Les années passent mais l’Essor reste fidèle aux thèmes qui font sa vocation et que rappelle Jeanlouis Cornuz en novembre 1996: les problèmes de la paix, de la non-violence, de la tolérance; les problèmes sociaux; les problèmes éthiques. Outre les articles de fond, les éditoriaux et les citations à l’ordre du jour, l’Essor propose différentes chroniques plus ou moins régulières: «Positif» transformé ensuite en «Bonnes nouvelles», «Libre opinion», «Notes de lectures», «L’autre Suisse», «L’œil ouvert» «Us et coutumes des mangeurs de bonbons» et «Homo oeconomicus». Il s’enrichit également des chroniques de plusieurs amis, tels Claude Cantini et Henri Jacottet. Un sympathique bout de route a été fait avec le Mouvement de Beaulieu qui a publié pendant quelques années un billet éco-spirituel plein d’espérance. La rubrique «Courrier des lecteurs», elle, a tendance à se rétrécir!

Depuis décembre 1998 apparaissent des dossiers. Le premier s’inspire d’un propos d’Elsa Triolet: «Quel est cet étranger qui n’est pas d’ici?». Suivent plusieurs thèmes aussi différents que passionnants. Limitons-nous à en citer quelques-uns. Faut-il célébrer les identités? – Retour d’exil – L’émergence de nouvelles solidarités – Peurs et espoirs pour l’an 2000 (commentaires des rédacteurs sur des phrases tirées du Roi Lear de Shakespeare) – Vivre autrement – Tabou! – Devoir de révolte – Peuples menacés – Jeunes à découvert – A quoi servent les diplômes? – A l’Est, que voit-on venir? – La Suisse et l’ONU – Terrorisme et guerre juste.

En juillet 2002, soucieux de devenir davantage interactif, l’Essor remplace les dossiers par des forums, qui permettent de mieux s’ouvrir sur l’extérieur. Tout commence par une interrogation: et si la poésie n’existait plus? En juillet 2002, la Suisse prend l’eau… Le soussigné rappelle que, derrière la richesse et la beauté, se cachent des espaces d’ombres: le populisme, la xénophobie, les sans-papiers refoulés, le service public sacrifié sur l’autel du profit. Un abonné, Jean-Claude Jeanneret, affirme sa conviction: «Il faut renforcer les bases et les fondements éthiques de notre société, notamment dans le cadre de l’école, afin que les plus jeunes puisse se réapproprier les valeurs en voie de disparition que sont le respect, la solidarité et le partage». Par la suite, les sujets les plus variés sont traités. Quelques exemples. Non-violence aujourd’hui: faut-il frapper un grand coup? – La philanthropie aujourd’hui: service après-vente des injustices? – Dictature de la beauté – Actions citoyennes – Décroissance – Quelle politique pour quelle Suisse? (avec des textes de Jean-Bernard Vuillème, Louis-Albert Zbinden et Albert Longchamp) – Une autre économie est possible! – Quelle santé et à quel prix? – Guerre et reconstruction – Réorienter la recherche?
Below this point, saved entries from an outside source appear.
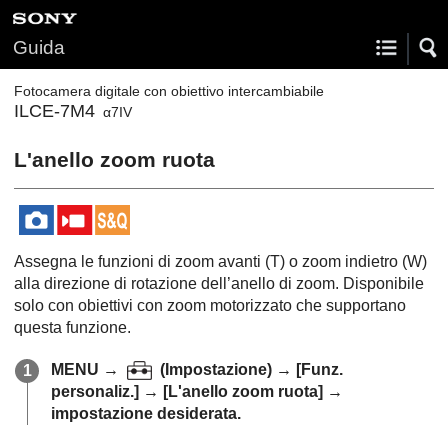
Guida
Fotocamera digitale con obiettivo intercambiabile
ILCE-7M4
α7IV
L'anello zoom ruota
Assegna le funzioni di zoom avanti (T) o zoom indietro (W)
alla direzione di rotazione dell’anello di zoom. Disponibile
solo con obiettivi con zoom motorizzato che supportano
questa funzione.
MENU
→
(
Impostazione
) →
[Funz.
personaliz.]
→
[L'anello zoom ruota]
→
impostazione desiderata.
Au chapitre des regrets, on peut signaler la disparition des rencontres de l’Essor avec ses lecteurs, la dernière ayant eu lieu en 1994. Regrets avivés par l’actualité des sujets (la défense armée face à l’évolution planétaire, rompre la dynamique de la misère, la Suisse en fait-elle trop pour les réfugiés?) et l’intérêt suscité par des conférenciers aussi captivants que Gabrielle Nanchen, Gil Ducommun, Pierre Pradervand, Yves Brutsch et Thomas Facchinetti.
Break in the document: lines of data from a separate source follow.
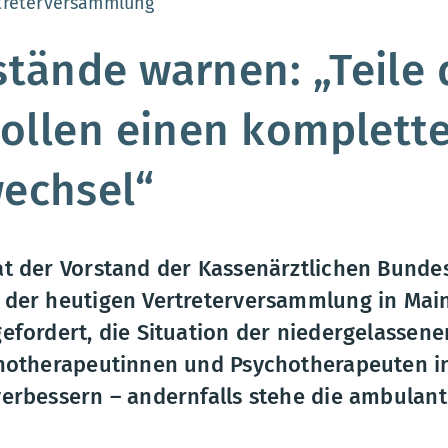
:
treterversammlung
tände warnen: „Teile 
wollen einen komplett
echsel“
t der Vorstand der Kassenärztlichen Bunde
der heutigen Vertreterversammlung in Mainz
efordert, die Situation der niedergelassen
chotherapeutinnen und Psychotherapeuten i
erbessern – andernfalls stehe die ambulan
En conclusion, on peut souligner que les 25 dernières années de l’Essor ne peuvent pas être comparées à un long fleuve tranquille. Il y eut parfois des flots agités mais ils n’ont jamais réussi à emporter les idéaux (et aussi les utopies) profondément enracinés des rédacteurs du journal. Aujourd’hui, nous sommes partagés entre deux réalités antagonistes: d’une part, notre esprit de tolérance, source de positions souvent trop consensuelles; d’autre part, notre volonté de rester fidèles à nos convictions et de suivre une ligne rédactionnelle plus critique à l’égard des absurdités du monde et de ceux qui le dirigent. Demain, il en sera de même. C’est pourquoi l’Essor restera toujours un instrument - indépendant de toute chapelle et de tout parti - au service de la réflexion et de la fraternité entre les êtres humains.